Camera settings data
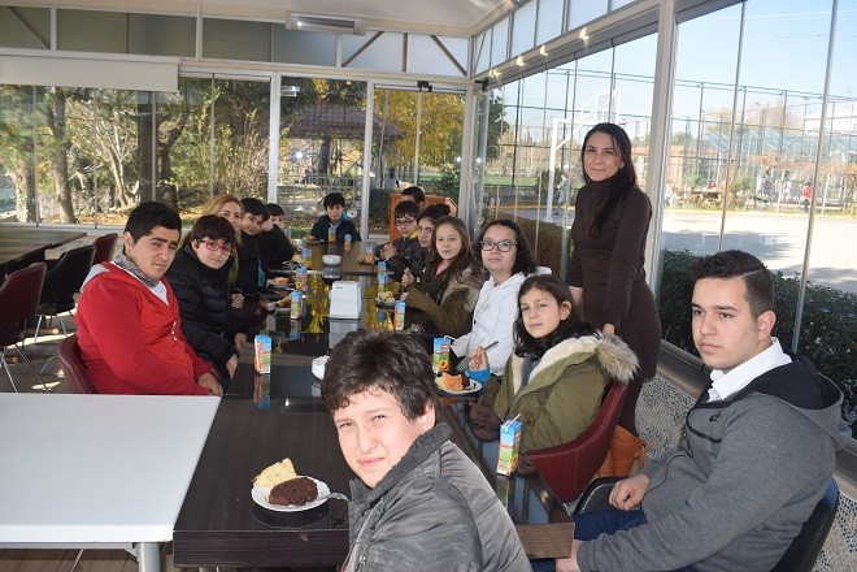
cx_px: 428
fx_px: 714
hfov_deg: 61.9
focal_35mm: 30
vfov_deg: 43.6
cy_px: 286
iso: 100
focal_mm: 20
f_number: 5.6
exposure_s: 1/125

== What you have to do ==
Could you transcribe all of the data exactly, keeping every picture out of the copy?

== Solution to the problem ==
cx_px: 428
fx_px: 714
hfov_deg: 61.9
focal_35mm: 30
vfov_deg: 43.6
cy_px: 286
iso: 100
focal_mm: 20
f_number: 5.6
exposure_s: 1/125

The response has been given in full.